Maybe emotional was not a good phrase. What I have a massive issue with is people reacting to events and looking (voting) for the easiest solutions without considering their downstream effects.

There's also the fact politicians just lie without repercussions and people don't vote based on an objective reality but based on their impression which is based on what they hear.

How to solve that? As elitist as it sounds, I'd like to see a system where smarter people have a stronger vote. How much stronger? Idk. What is smarter? It could be raw intelligence, or knowledge of the subject matter or better skill at detecting lies and manipulation or a combination of those. It's hard but it should be talked about.

I choose to think our current political challenges are human nature and historic, but increasingly unmoored by modern social isolation and addictive media without the dampening love (and healthy stress) of community.

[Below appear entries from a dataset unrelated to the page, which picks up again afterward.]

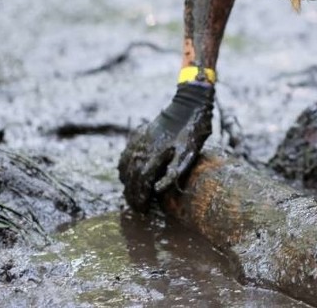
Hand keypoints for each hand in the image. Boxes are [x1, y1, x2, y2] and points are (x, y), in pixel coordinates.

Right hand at [118, 82, 213, 211]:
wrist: (188, 105)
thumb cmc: (193, 131)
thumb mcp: (189, 154)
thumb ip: (173, 172)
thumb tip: (157, 190)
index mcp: (152, 157)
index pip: (141, 185)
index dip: (140, 200)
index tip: (143, 212)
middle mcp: (140, 151)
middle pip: (131, 179)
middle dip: (132, 196)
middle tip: (138, 209)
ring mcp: (138, 142)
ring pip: (125, 168)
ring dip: (127, 184)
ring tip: (132, 196)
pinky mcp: (139, 136)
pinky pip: (125, 156)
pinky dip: (123, 169)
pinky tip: (126, 175)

Ubiquitous estrangement within families is tragic; poignantly, the recent TX home death of a UK daughter by her father raised few eyebrows, let alone atonement or a societal reckoning. The prevalence of school shootings are another modern symptom. This runs very deep, there have been legal restrictions against extended households for decades, contractions of public spaces (libraries, malls) and barriers to community environments. We don't connect with neighbors let alone strangers: Amazon delivers to the doorstep. Now we even have AI "friends" trained by far off people with maligned incentives as our closest companions. We have forgotten how to cooperate. This isolation is toxic to the soul, it cannot and will not end well.

We urgently need 180° pivot, towards vibrant human-centered community centers and surrounding commercial districts within a few short blocks or a few minute gratis bus ride. This isn't luddite -- modern technology needs to support a human world, not the inverse. These centers must become the foundation of a renewed civics and democratic revival.

Technology is a necessary scaffolding for a modern, human-centered revival, especially with communication, logistics, transportation, and certainly democratic deliberation. Even so, universal participation in a slow-moving and bottom-up representative government with anonymous paper ballots is essential to restore the consent of the governed and relative peace.

Please be do careful about elitism. It's one thing to rely upon expert testimony or administrative roles, its quite another to assert a technocratic leadership.

In a human-centered world, people know and generally trust their local family doctor, for example, not carefully forged media personalities.

In essence liquid democracy makes votes a transferable currency bringing it fairly close to what money already is. It would be really hard to prevent existence of an exchange rate between money and vote transfer making that a capitalist dream (until markets themselves gets monopolized).
I'm of a similar mindset... pure/liquid democracy is literally rule by mob. It can only amplify choices made by feeling over substance.

As an ideal, I've always favored a libertarian mindset... my freedom should extend so far as it doesn't impede on another's rights. Which is a really broad interpretation... I think the further we allow govt to get away from that, the worse things get over time. Freedom is important.

> I'm of a similar mindset... pure/liquid democracy is literally rule by mob.

Rule by people is literally rule by derogatory term for people? The “literally” seems to suggest that this is supposed to communicate more than a personal feeling towards a subject. And yet.

If the majority of people think it's okay to kill off a specific subset of society, does that actually make it okay/good?

Worked up mobs make horrible decisions.

If some moneyed elites as well as associates that are high up in culture, science and similar decide to make a network based on enslavement, child molestation, human trafficking, rape, and torture, does that make it okay/good? Oh wait, that already actually happened.
Are you claiming that was a good thing? Your argument doesn't make any sense in the context given.

My entire point is some things are absolutely wrong, even if a majority of people would support it. Your point above does nothing to counter that argument.

The contrast is a between thing that really happened with a (so far) hypothetical.